One of Catherine’s favorite aspects about the observatory is seeing visitors experience their Kielder moment for the first time. “The Kielder moment is very special, it’s the moment that visitors look up at the glittering skies and realize they are completely connected to this vast cosmos, yet utterly unique within it. My favorite part of the job is seeing the team at work, helping that moment of realization dawn on so many faces.”

But when the COVID-19 pandemic quickly brought public restrictions and quarantines, Catherine and her team knew they would need to get creative in order to maintain these Kielder moments remotely. “My priority was to try and convey that special Kielder moment to more people than could visit us on site. So, Kielder Constellations was born. It was a new approach to delivering our purpose: to create opportunities for people of all backgrounds and abilities to experience moments of inspiration, revelation, wonder and hope through observing the cosmos. In the works we also have an augmented reality app, a new digital learning platform, new arts programs and of course, our new radio telescope. Everyone needs that moment of inspiration and have that lightbulb moment.” 

Keeping that lightbulb moment alive and igniting STEM excitement in the next generation is also a major goal for Catherine. Kielder has now launched its “STEM to Stars” program. Through this, young students can learn about STEM careers, help restore a William Herschel telescope, and discover the mechanics of observation. “We have a team of mentors from the industry to help and inspire the children,” says Catherine. “This makes it very real to children that the space industry isn’t something that happens in the United States or Russia, it happens right around the corner from them.”

This type of combination of academic research and community-based citizen science has given Kielder deserved recognition in the space industry. Most recently, the observatory was funded by the Tanlaw Foundation to install a Spider 500 radio telescope. A radio telescope scans the sky for radio waves from space and, unlike optical telescopes, is not weather dependent. It can also be remotely observed and controlled at any time.

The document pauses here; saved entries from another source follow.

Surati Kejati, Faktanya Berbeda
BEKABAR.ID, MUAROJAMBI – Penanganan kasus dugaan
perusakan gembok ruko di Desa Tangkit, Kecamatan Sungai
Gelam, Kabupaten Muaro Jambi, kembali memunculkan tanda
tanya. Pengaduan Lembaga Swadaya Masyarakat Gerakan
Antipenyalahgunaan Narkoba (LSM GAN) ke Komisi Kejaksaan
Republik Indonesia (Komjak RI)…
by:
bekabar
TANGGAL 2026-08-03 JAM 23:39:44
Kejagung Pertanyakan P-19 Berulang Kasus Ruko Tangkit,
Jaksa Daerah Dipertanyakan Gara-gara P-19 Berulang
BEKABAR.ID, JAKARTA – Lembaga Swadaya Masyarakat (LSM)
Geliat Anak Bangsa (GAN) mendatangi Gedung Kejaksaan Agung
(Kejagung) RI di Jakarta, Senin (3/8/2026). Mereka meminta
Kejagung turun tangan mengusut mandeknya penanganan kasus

“Radio telescopes see the universe differently to our eyes and to optical telescopes. They detect radio waves from things like nebulae, planets, stars, etc. So, there are many projects that we will be commissioning the telescope to do, such as a comparison of optical and radio images of the Sun or the Moon; the search for radio anomalies (asteroids, comets, etc.) around the Kuiper Belt; the study of the Aurora Borealis and connections with Solar Wind and Earth’s Magnetic Field, and the study of time itself or astrochronometry.” 

Seeing education in a new light and expanding on innovative ways to learn is why Catherine knew Quantic would be the perfect fit to pursue her MBA. “I loved the whole ethos of it. I’d wanted to do an MBA for some time, but I wanted something fresh and innovative. I tried out some of the courses as part of the application and they were just so much fun. Learning was scaffolded and challenging in just the right way. You can see that from the cohort; an amazing network of people, all ambitious, all collaborative, all talented.” 

Catherine is excited to see the continued advancements in the space industry and believes that “looking up” can do us all a little good.  “In my experience, most people think it’s the coolest industry to be in, aside maybe from the arts. Of course, we have ongoing developments with SpaceX, missions to Mars. That is all very exciting, but I think we have to be careful not to forget that we are all naturally part of the space industry – no matter where we are, we can all look up, we can all see a few stars, a reminder of our unique place in this universe.”